Крах Атласа

22
18
20
22
24
26
28
30

Либби недоуменно моргнула.

– Только не говори, – сурово посмотрела она на Тристана, – что и ты меня в этом винишь.

– Почему нет? Ты поступала по собственной воле. Не помню, чтобы ты спрашивала моего мнения. – Пульс участился, в ушах застучало, как при тошноте.

– Тристан, – уставилась на него Либби. – Так ты помогаешь мне или нет?

Он не понимал, что с ним, но ясно было одно: близится развязка, и он вот-вот столкнется со своей проблемой лицом к лицу. В голове зажужжало, будто в череп забралось какое-то насекомое. Или же это был голос Каллума? Парисы? А то и вовсе Атласа, говорившего: «Тристан, ты не просто редкий».

Может, дело как раз в том, что он, окруженный проклятым многоголосием, не решался заговорить сам?

– Помогать тебе? – эхом повторил Тристан.

«Тристан, помоги мне…»

Он уже видел смерть, знал, что становится с телом. Оно состояло из частиц, крупинок, бессмысленных компонентов, которые, соединившись, рождали чудо. Симбиоз смысла и несовершенства. Вселенная – тоже случайность, целая цепочка совпадений, когда неизвестная переменная раз за разом воспроизводится с астрономической скоростью. Этот, мать его, мир – настоящее чудо, а Либби смотрит на него как на уравнение, как на задачу, которую надо решить. Ей решить. Одной.

А Тристан, разумеется, нужен, чтобы прибраться.

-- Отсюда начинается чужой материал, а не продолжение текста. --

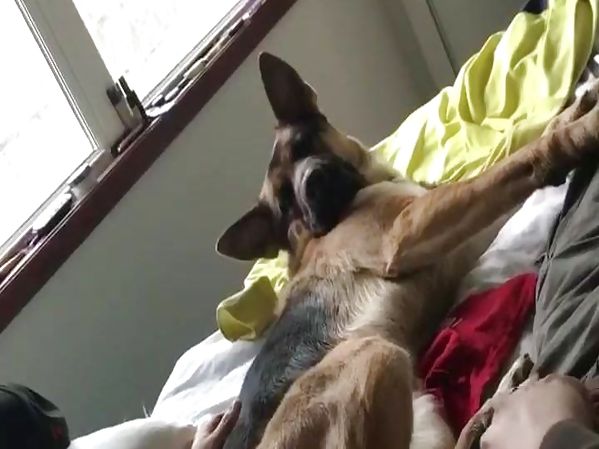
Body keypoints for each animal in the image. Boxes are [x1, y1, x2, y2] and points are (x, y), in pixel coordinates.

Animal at [216, 52, 599, 449]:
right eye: (285, 205)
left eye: (304, 144)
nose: (314, 183)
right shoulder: (408, 231)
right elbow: (516, 162)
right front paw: (584, 130)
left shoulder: (460, 221)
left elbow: (521, 151)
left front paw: (576, 108)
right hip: (373, 354)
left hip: (421, 407)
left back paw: (498, 400)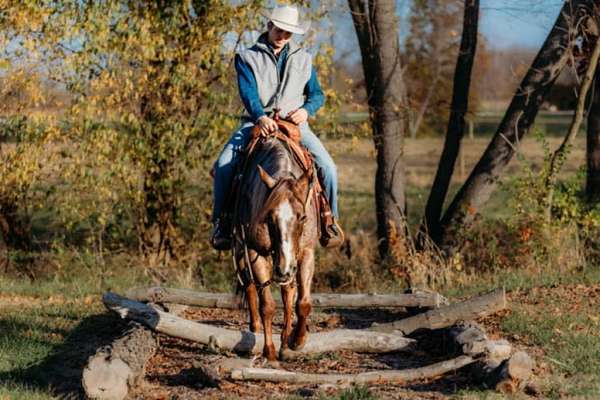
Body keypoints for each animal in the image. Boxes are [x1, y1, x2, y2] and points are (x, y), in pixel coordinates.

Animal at [232, 128, 322, 366]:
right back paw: (255, 329)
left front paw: (296, 340)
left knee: (288, 291)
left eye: (302, 217)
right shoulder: (256, 252)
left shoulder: (305, 252)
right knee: (250, 286)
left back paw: (285, 338)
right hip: (244, 251)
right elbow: (267, 305)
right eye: (269, 218)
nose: (284, 270)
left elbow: (303, 302)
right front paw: (270, 352)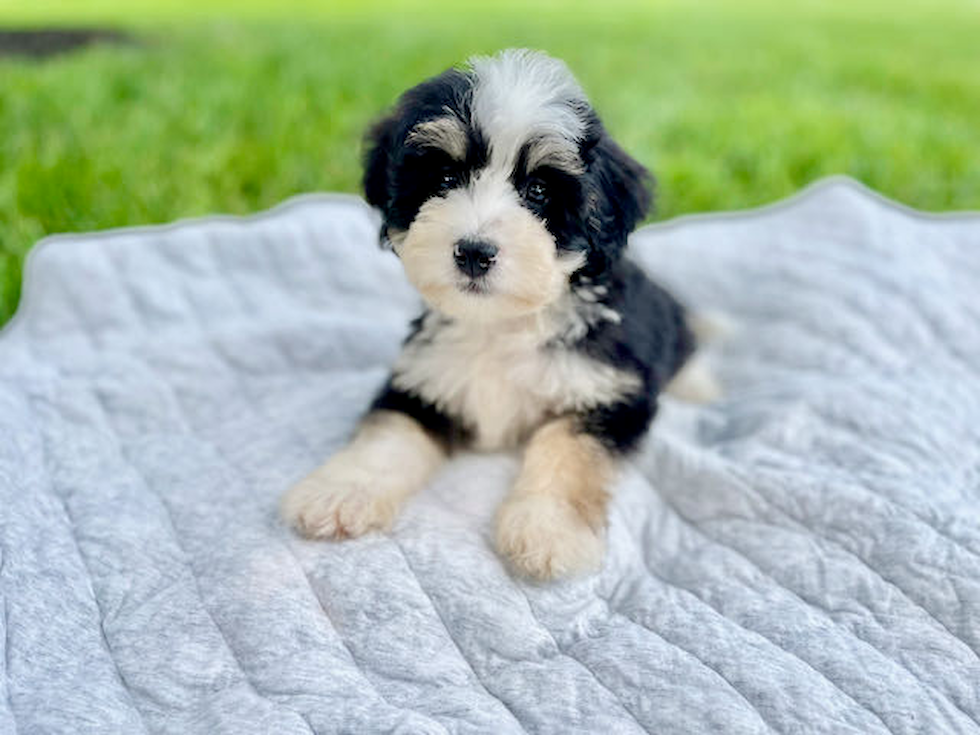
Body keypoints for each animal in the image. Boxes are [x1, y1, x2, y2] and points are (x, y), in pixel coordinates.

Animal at [280, 50, 716, 580]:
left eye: (539, 190)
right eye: (445, 179)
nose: (473, 252)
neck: (502, 324)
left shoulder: (607, 394)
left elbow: (568, 453)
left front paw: (548, 531)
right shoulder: (424, 379)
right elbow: (389, 435)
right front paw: (339, 492)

– Ты правда считала себя не такой? – в недоумении спросил он ее и чуть не рассмеялся.

– Не такой, как кто? – Либби прищурилась, отчего – Господи! – показалась Тристану настоящей девчонкой.

– Атлас, Эзра… Кто угодно. Ты правда думала, что в своем выборе поступаешь иначе?

Она попятилась, будто он ударил ее.

– Ты шутишь?

– Ирония в том, что вряд ли Атлас все понимал. Столько трудов и стараний, а в итоге он ведь даже не творил новый мир. Просто воспроизводил себя. – Вот тебе и игры в бога! Что за создатель такой, который только тем и занят, что плодит божков поменьше да похуже себя? Хотя в этом, наверное, вся мифология. Может, Атлас считал себя Яхве или Аллахом, тогда как на деле был Кроносом, глотал булыжники, приближая напророченную гибель от рук потомка. – Будешь продолжать в том же духе, Роудс, и закопаешь себя еще глубже. Только мутируешь по пути.

Вот о чем говорил Гидеон: в прежнем виде ничего не возвращается. Либби Роудс изменилась и прежней стать уже не могла, а Нико де Варона, каким они его знали, каким бы он ни был, ушел. Они его утратили. Насовсем.

Нико умер. Эта истина камнем легла в душу Тристана.

Горе. Господи, какое тяжелое! Хуже депрессии, страшнее грусти, ведь депрессия – это опустошенность, а грусть – отсутствие чего-то.

– Скажи мне только одно, – выдавил Тристан, как будто один верный ответ мог еще спасти все. – Ты могла занять его место?